_EXERCISE DETAILS_
Your response should be a copy of each line in the listing below that includes the word "cdot".

_SUPPLIED MATERIAL_
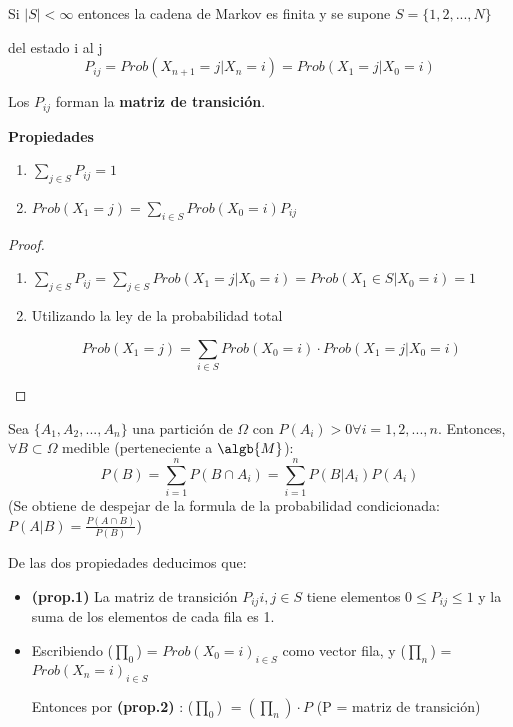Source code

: Si $|S| < \infty$ entonces la cadena de Markov es finita y se supone $S =\{1,2,...,N\}$

\begin{defn}
	del estado i al j
	$$P_{ij} = Prob(X_{n+1} = j| X_n = i) = Prob (X_1 = j| X_0 = i)$$
\end{defn}

Los $P_{ij}$ forman la \textbf{matriz de transición}.


\textbf{Propiedades}
\begin{enumerate}
	\item $\sum_{j \in S} P_{ij} = 1$
	\item $Prob(X_1 = j)= \sum_{i \in S} Prob(X_0 = i)P_{ij}$\\
\end{enumerate}

\begin{proof}
	\begin{enumerate}
		\item $\sum_{j \in S} P_{ij} = \sum_{j\in S} Prob(X_1 = j | X_0 = i) = Prob (X_1 \in S | X_0 = i) = 1$
		\item Utilizando la ley de la probabilidad total
	
		$$Prob(X_1 = j) = \sum_{i \in S} Prob (X_0 = i) \cdot Prob(X_1 = j| X_0 = i)$$
	\end{enumerate}
\end{proof}

	\begin{defn}
		Sea  $\{A_1, A_2,...,A_n\}$ una partición de $\Omega$ con $P(A_i)>0 \forall i=1,2,...,n$. Entonces, $\forall B \subset \Omega$ medible (perteneciente a $\algb{M}$):
		\[
		P(B)=\sum_{i=1}^{n}P(B\cap A_i)=\sum_{i=1}^{n}P(B|A_i)P(A_i)
		\]
		(Se obtiene de despejar de la formula de la probabilidad condicionada: $P(A|B)=\frac{P(A \cap B)}{P(B)}$)
	\end{defn}


De las dos propiedades deducimos que:
\begin{itemize}
	\item \textbf{(prop.1)} La matriz de transición $P_{ij} i,j \in S$ tiene elementos $0 \leq P_{ij} \leq 1$ y la suma de los elementos de cada fila es 1.
	\item Escribiendo ($\prod_0$) = ${Prob (X_0 =i)}_{i \in S}$ como vector fila, y ($\prod_n$) = ${Prob (X_n =i)}_{i \in S}$
	
	Entonces por \textbf{(prop.2)} : ($\prod_0$) $ = (\prod_n)\cdot P$ (P = matriz de transición)
\end{itemize}

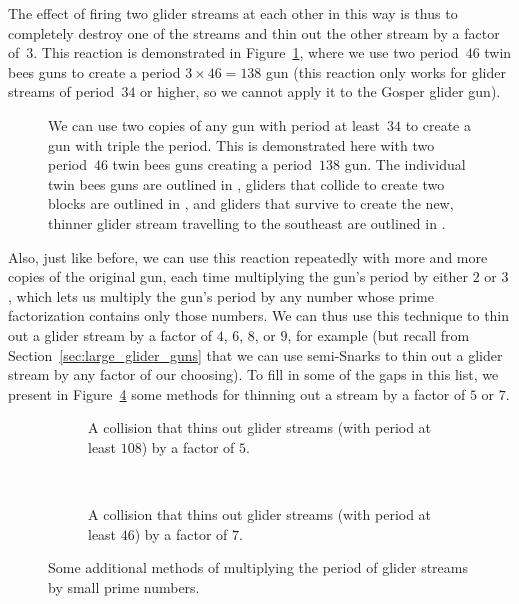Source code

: \noindent The effect of firing two glider streams at each other in this way is thus to completely destroy one of the streams and thin out the other stream by a factor of~$3$. This reaction is demonstrated in Figure~\ref{fig:p138_gun}, where we use two period~$46$ twin bees guns to create a period $3 \times 46 = 138$ gun (this reaction only works for glider streams of period~$34$ or higher, so we cannot apply it to the Gosper glider gun).
\begin{figure}[!htb]
	\centering
	\caption{We can use two copies of any gun with period at least~$34$ to create a gun with triple the period. This is demonstrated here with two period~$46$ twin bees guns creating a period~$138$ gun. The individual twin bees guns are outlined in , gliders that collide to create two blocks are outlined in , and gliders that survive to create the new, thinner glider stream travelling to the southeast are outlined in .}\label{fig:p138_gun}
\end{figure}

Also, just like before, we can use this reaction repeatedly with more and more copies of the original gun, each time multiplying the gun's period by either $2$ or $3$, which lets us multiply the gun's period by any number whose prime factorization contains only those numbers. We can thus use this technique to thin out a glider stream by a factor of $4$, $6$, $8$, or $9$, for example (but recall from Section~\ref{sec:large_glider_guns} that we can use semi-Snarks to thin out a glider stream by any factor of our choosing). To fill in some of the gaps in this list, we present in Figure~\ref{fig:glider_delete_prime} some methods for thinning out a stream by a factor of $5$ or $7$.

\begin{figure}[!htb]
	\centering
	\begin{subfigure}{.48\textwidth}
		\centering
		\caption{A collision that thins out glider streams (with period at least $108$) by a factor of $5$.}
		\label{fig:glider_delete4}
	\end{subfigure} \ \ \ \ %
	\begin{subfigure}{.48\textwidth}
		\centering
		\caption{A collision that thins out glider streams (with period at least $46$) by a factor of $7$.}
		\label{fig:glider_delete6}
	\end{subfigure}
	\caption{Some additional methods of multiplying the period of glider streams by small prime numbers.}\label{fig:glider_delete_prime}
\end{figure}


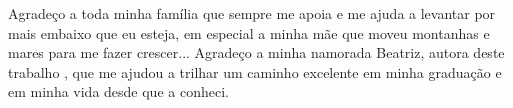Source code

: \begin{agradecimentos}
Agradeço a toda minha família que sempre me apoia e me ajuda a levantar por mais embaixo que eu esteja, em especial a minha mãe que moveu montanhas e mares para me fazer crescer...
Agradeço a minha namorada Beatriz, autora deste trabalho , que me ajudou a trilhar um caminho excelente em minha graduação e em minha vida desde que a conheci.

\end{agradecimentos}
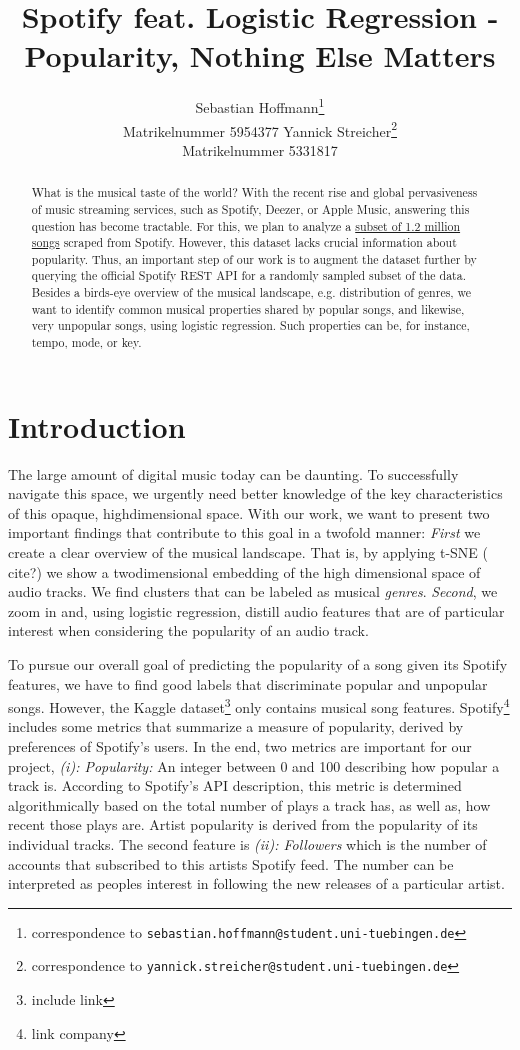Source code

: \documentclass{article}
\title{Spotify feat. Logistic Regression - \\ Popularity, Nothing Else Matters}
\author{%
  Sebastian Hoffmann\thanks{correspondence to \texttt{sebastian.hoffmann@student.uni-tuebingen.de}}\\
  Matrikelnummer 5954377
  \And
  Yannick Streicher\thanks{correspondence to \texttt{yannick.streicher@student.uni-tuebingen.de}}\\
  Matrikelnummer 5331817
}
\newcommand{\todo}[1]{{\color{red} #1}}
\begin{document}
\maketitle

\begin{abstract}
  What is the musical taste of the world? With the recent rise and global pervasiveness of music streaming services, such as Spotify, Deezer, or Apple Music, answering this question has become tractable. For this, we plan to analyze a \href{https://www.kaggle.com/rodolfofigueroa/spotify-12m-songs}{subset of 1.2 million songs} scraped from Spotify. However, this dataset lacks crucial information about popularity. Thus, an important step of our work is to augment the dataset further by querying the official Spotify REST API for a randomly sampled subset of the data. Besides a birds-eye overview of the musical landscape, e.g. distribution of genres, we want to identify common musical properties shared by popular songs, and likewise, very unpopular songs, using logistic regression. Such properties can be, for instance, tempo, mode, or key.
\end{abstract}

\section{Introduction}
The large amount of digital music today can be daunting. To successfully navigate this space, we urgently need better knowledge of the key characteristics of this opaque, highdimensional space. With our work, we want to present two important findings that contribute to this goal in a twofold manner: \textit{First} we create a clear overview of the musical landscape. That is, by applying t-SNE (\todo{cite?}) we show a twodimensional embedding of the high dimensional space of audio tracks. We find clusters that can be labeled as musical \textit{genres}. \textit{Second}, we zoom in and, using logistic regression, distill audio features that are of particular interest when considering the popularity of an audio track.

To pursue our overall goal of predicting the popularity of a song given its Spotify features, we have to find good labels that discriminate popular and unpopular songs. However, the Kaggle dataset\footnote{include link} only contains musical song features. Spotify\footnote{link company} includes some metrics that summarize a measure of popularity, derived by preferences of Spotify's users. In the end, two metrics are important for our project, \textit{(i): Popularity:} An integer between 0 and 100 describing how popular a track is. According to Spotify's API description, this metric is determined algorithmically based on the total number of plays a track has, as well as, how recent those plays are. Artist popularity is derived from the popularity of its individual tracks. The second feature is \textit{(ii): Followers} which is the number of accounts that subscribed to this artists Spotify feed. The number can be interpreted as peoples interest in following the new releases of a particular artist.
\end{document}
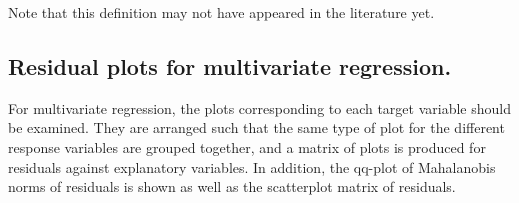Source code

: \documentclass{article}
\begin{document}
Note that this definition may not have appeared in the literature yet.

\subsection{Residual plots for multivariate regression.}
For multivariate regression, the plots corresponding to each target
variable should be examined. 
They are arranged such that the same type of plot for the different
response variables are grouped together, and a matrix of plots is produced
for residuals against explanatory variables.
In addition, the qq-plot of Mahalanobis norms of residuals is shown as well
as the scatterplot matrix of residuals.
\end{document}
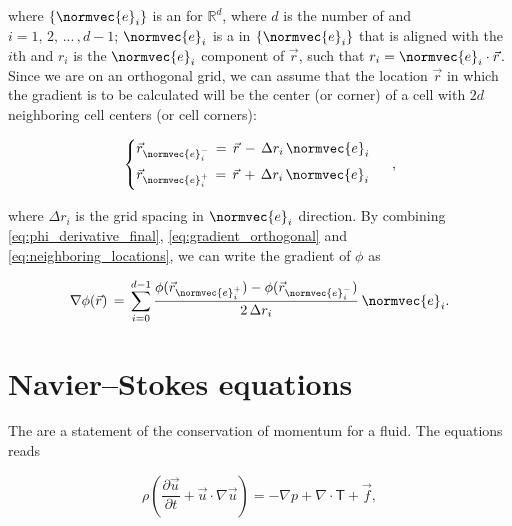 where $\{\normvec{e}_i\}$ is an  for $\mathbb{R}^d$, where $d$ is the number of \dimensions and $i = 1,\,2,\,...\,,d-1$; $\normvec{e}_i$ is a  in $\{\normvec{e}_i\}$ that is aligned with the $i$th  and $r_i$ is the $\normvec{e}_i$ component of $\vec{r}$,
such that $r_i = \normvec{e}_i\cdot\vec{r}$. Since we are on an orthogonal grid, we can assume that the location $\vec{r}$ in which the gradient is to be calculated will be the center (or corner) of a cell with $2d$ neighboring cell centers (or cell corners):

\begin{equation} \label{eq:neighboring_locations}
\begin{cases}
\vec{r}_{\normvec{e}_i^-} \,=\, \vec{r} \,-\, \Delta r_i\,\normvec{e}_i\\[1ex]
\vec{r}_{\normvec{e}_i^+} \,=\, \vec{r} \,+\, \Delta r_i\,\normvec{e}_i\\[1ex]
\end{cases}\ ,
\end{equation}

where $\Delta r_i$ is the grid spacing in $\normvec{e}_i$ direction. By combining  \ref{eq:phi_derivative_final}, \ref{eq:gradient_orthogonal} and \ref{eq:neighboring_locations}, we can write the gradient of $\phi$ as

\begin{equation} \label{eq:gradient_final}
\nabla\phi(\vec{r}) \,=\,
\sum_{i=0}^{d-1}\frac{\phi(\vec{r}_{\normvec{e}_i^+})-\phi(\vec{r}_{\normvec{e}_i^-})}{2\,\Delta r_i}\,\normvec{e}_i.
\end{equation}

\section{Navier--Stokes equations}
\label{sec:ns_equations}

The  are a statement of the conservation of momentum for a fluid. The  equations reads

\begin{equation} \label{eq:navier_stokes}
\rho\left(\frac{\partial\vec{u}}{\partial t} + \vec{u}\cdot\nabla\vec{u}\right) = -\nabla p + \nabla\cdot\boldsymbol{\mathsf{T}} + \vec{f},
\end{equation}

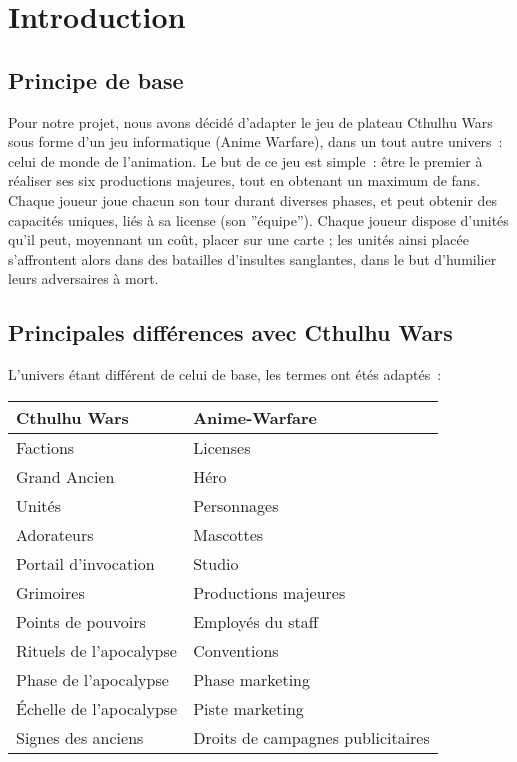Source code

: \chapter{Introduction}

    \section{Principe de base}

        Pour notre projet, nous avons décidé d'adapter le jeu de plateau Cthulhu Wars
        sous forme d'un jeu informatique (Anime Warfare), dans un tout autre univers :
        celui de monde de l'animation. Le but de ce jeu est simple : être le premier à
        réaliser ses six productions majeures, tout en obtenant un maximum de fans.
        Chaque joueur joue chacun son tour durant diverses phases, et peut obtenir
        des capacités uniques, liés à sa license (son ''équipe'').
        \newline
        Chaque joueur dispose d'unités qu'il peut, moyennant un coût, placer sur une
        carte ; les unités ainsi placée s'affrontent alors dans des batailles d'insultes
        sanglantes, dans le but d'humilier leurs adversaires à mort.

    \section{Principales différences avec Cthulhu Wars}

        L'univers étant différent de celui de base, les termes ont étés adaptés :
        \begin{center}
            \begin{tabular}{|l|l|}
                \hline
                \textbf{Cthulhu Wars} & \textbf{Anime-Warfare} \\
                \hline
                \hline
                Factions & Licenses \\
                \hline
                Grand Ancien & Héro \\
                \hline
                Unités & Personnages \\
                \hline
                Adorateurs & Mascottes \\
                \hline
                Portail d'invocation & Studio \\
                \hline
                Grimoires & Productions majeures \\
                \hline
                Points de pouvoirs & Employés du staff \\
                \hline
                Rituels de l'apocalypse & Conventions \\
                \hline
                Phase de l'apocalypse & Phase marketing \\
                \hline
                Échelle de l'apocalypse & Piste marketing \\
                \hline
                Signes des anciens & Droits de campagnes publicitaires \\
                \hline
            \end{tabular}
        \end{center}

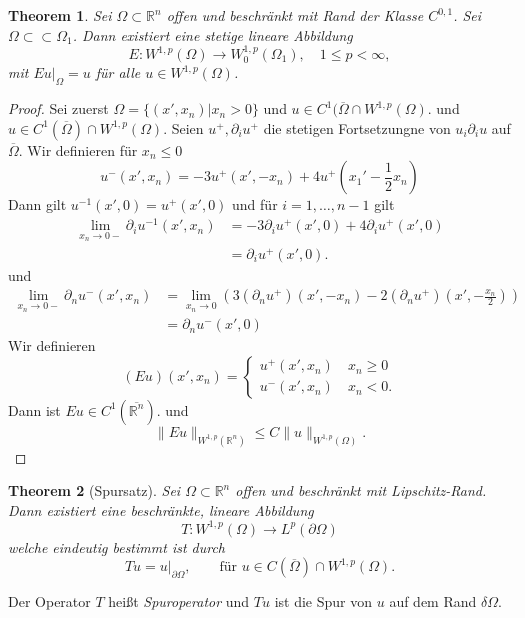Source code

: \documentclass[
paper=a4,
bibtotocnumbered,
liststotocnumbered,
tablecaptionabove,
pointlessnumbers,
twoside,
openright,
10pt
]
{report}
\newtheorem{thm}{Theorem}[chapter]
\theoremstyle{definition}
\numberwithin{equation}{chapter}
\begin{document}
\begin{thm}\label{4.6}
 Sei $\Omega\subset \mathbb R^n$ offen und beschränkt mit Rand der Klasse $C^{0,1}$. Sei $\Omega \subset \subset \Omega_1$. Dann existiert eine stetige lineare Abbildung
 \begin{equation}
 E: W^{1,p}(\Omega) \to W_{0}^{1,p}(\Omega_1), \quad 1\le p <\infty,
 \end{equation}
 mit $Eu\big|_\Omega=u$ für alle $u\in W^{1,p}(\Omega)$. 
\end{thm}
\begin{proof}
 Sei zuerst $\Omega=\{(x', x_n) |x_n >0\}$ und $u\in C^1(\overline{\Omega} \cap W^{1,p}(\Omega)$. und $u\in C^1(\overline{\Omega}) \cap W^{1,p}(\Omega)$. Seien $u^+, \partial_i u^+$ die stetigen Fortsetzungne von $u_i \partial_i u$ auf $\overline{\Omega}$. Wir definieren für $x_n \le 0$
 \begin{equation}
  u^{-}(x', x_n) = - 3 u^+(x', -x_n) + 4u^+\left (x_1' - \frac{1}{2} x_n\right )
 \end{equation}
 Dann gilt $u^{-1}(x',0)=u^+(x',0)$ und für
 $i=1, \ldots, n-1$ gilt
 \begin{align*}
  \lim_{x_n\to 0-} \partial_i  u^{-1}(x', x_n) &= - 3\partial_i u^{+}(x',0) + 4\partial_i u^+(x',0) \\
  &=\partial_i u^+ (x',0).
 \end{align*}
und 
\begin{align*}
 \lim_{x_n\to 0-} \partial_n u^{-} (x', x_n) &= \lim_{x_n\to 0} (3(\partial_n u^+) (x', -x_n) - 2(\partial_n u^+) (x', -\frac{x_n}{2}))\\
 &=\partial_n u^{-}(x',0)
\end{align*}
Wir definieren
\begin{equation}
 (Eu)(x', x_n) = \begin{cases}
                  u^{+}(x', x_n) \quad x_n \ge 0 \\
                  u^{-}(x', x_n) \quad x_n <0.
                 \end{cases}
\end{equation}
Dann ist $Eu\in C^1(\overline{\mathbb R^n})$. und 
\begin{equation}
 \| Eu\|_{W^{1,p}(\mathbb R^n)} \le C\|u\|_{W^{1,p}(\Omega)}.
\end{equation}
\end{proof}
\begin{thm}[Spursatz] \label{4.7}
Sei $\Omega \subset \mathbb R^n$ offen und beschränkt mit Lipschitz-Rand. Dann existiert eine beschränkte, lineare Abbildung
\begin{equation}
T: W^{1,p}(\Omega) \to L^p(\partial \Omega)
\end{equation}
welche eindeutig bestimmt ist durch
\begin{equation}
Tu = u\big|_{\partial \Omega}, \qquad \text{für } u\in C(\overline{\Omega}) \cap W^{1,p}(\Omega).
\end{equation}
\end{thm}
Der Operator $T$ heißt \emph{Spuroperator} und $Tu$ ist die Spur von $u$ auf dem Rand $\delta \Omega$.
\end{document}
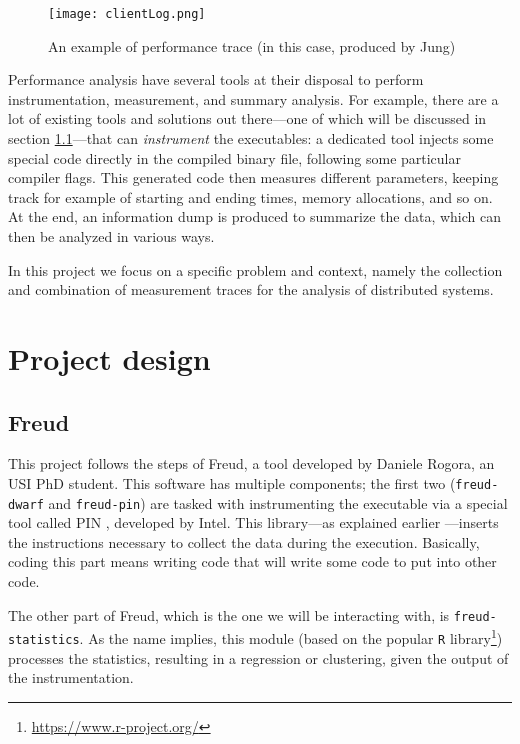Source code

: \documentclass[11pt,english,singlespacing,headsepline,consistentlayout]{auxiliary/si-msc-thesis}
\begin{document}
\begin{figure}[htb]
  \centering
  \texttt{[image: clientLog.png]}
  \caption{An example of performance trace (in this case, produced by Jung)}
  \label{fig:clientLog}
\end{figure}
%
Performance analysis have several tools at their disposal to perform
instrumentation, measurement, and summary analysis. For example, there
are a lot of existing tools and solutions out there---one of which
will be discussed in section \ref{sec:freud}---that can
\emph{instrument} the executables: a dedicated tool injects some
special code directly in the compiled binary file, following some
particular compiler flags. This generated code then measures different
parameters, keeping track for example of starting and ending times,
memory allocations, and so on.  At the end, an information dump is
produced to summarize the data, which can then be analyzed in various
ways.

In this project we focus on a specific problem and context, namely the
collection and combination of measurement traces for the analysis of
distributed systems.


\chapter{Project design}

\section{Freud}\label{sec:freud}


This project follows the steps of Freud, a tool developed by Daniele
Rogora, an USI PhD student.  This software has multiple components;
the first two (\texttt{freud-dwarf} and \texttt{freud-pin}) are tasked
with instrumenting the executable via a special tool called PIN
\cite{PIN}, developed by Intel. This library---as explained earlier
---inserts the instructions necessary to collect the data during the
execution. Basically, coding this part means writing code that will
write some code to put into other code.

The other part of Freud, which is the one we will be interacting with, is \texttt{freud-statistics}.
As the name implies, this module (based on the popular \texttt{R} library\footnote{\url{https://www.r-project.org/}})
processes the statistics, resulting in a regression or clustering, given the output of the instrumentation.
\end{document}
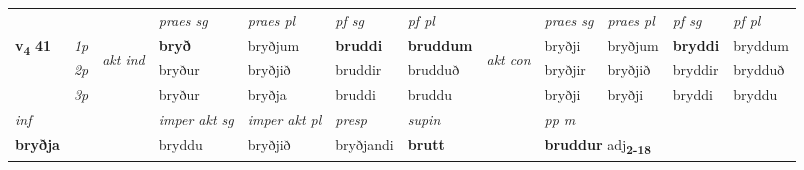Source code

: \begin{longtable}[l]{X>{\footnotesize\itshape}llXXXXlXXXX}
\midrule

 & &   & \textit{praes sg}  & \textit{praes pl}    & \textit{ pf sg} & \textit{pf pl} & & \textit{praes sg}  & \textit{praes pl}    & \textit{pf sg} & \textit{pf pl }  \\ \cmidrule{4-7} \cmidrule{9-12}
 \multirow{2}{*}{{{\textbf{v{\textsubscript{4}}} \Large{\textbf{41}}}}}  & 1p & \multirow{3}{*}{\begin{turn}{90}\textit{akt ind}\end{turn}} & \textbf{bryð} & bryðjum & \textbf{bruddi} & \textbf{bruddum} & \multirow{3}{*}{\begin{turn}{90}\textit{akt con}\end{turn}} &bryðji & bryðjum & \textbf{bryddi} & bryddum\\*
 & 2p &  &  bryður  & bryðjið & bruddir & brudduð & & bryðjir & bryðjið & bryddir & brydduð \\*
 & 3p &  & bryður & bryðja & bruddi & bruddu & & bryðji & bryðji& bryddi & bryddu \\*
\cmidrule{4-7} \cmidrule{9-12}

   {\textit{inf}} & &  & \textit{imper akt sg} & \textit{imper akt pl}   & \textit{presp} & \textit{supin}  && \textit{pp m} \\*
  {\textbf{bryðja}} & && bryddu  & bryðjið   & bryðjandi &  \textbf{brutt}  && \multicolumn{2}{l}{\textbf{bruddur} adj\textbf{\textsubscript{2-18}}} \\*

\midrule


\end{longtable}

_EXERCISE SOLUTION_
		$$Prob(X_1 = j) = \sum_{i \in S} Prob (X_0 = i) \cdot Prob(X_1 = j| X_0 = i)$$
	Entonces por \textbf{(prop.2)} : ($\prod_0$) $ = (\prod_n)\cdot P$ (P = matriz de transición)
such that $r_i = \normvec{e}_i\cdot\vec{r}$. Since we are on an orthogonal grid, we can assume that the location $\vec{r}$ in which the gradient is to be calculated will be the center (or corner) of a cell with $2d$ neighboring cell centers (or cell corners):
\rho\left(\frac{\partial\vec{u}}{\partial t} + \vec{u}\cdot\nabla\vec{u}\right) = -\nabla p + \nabla\cdot\boldsymbol{\mathsf{T}} + \vec{f},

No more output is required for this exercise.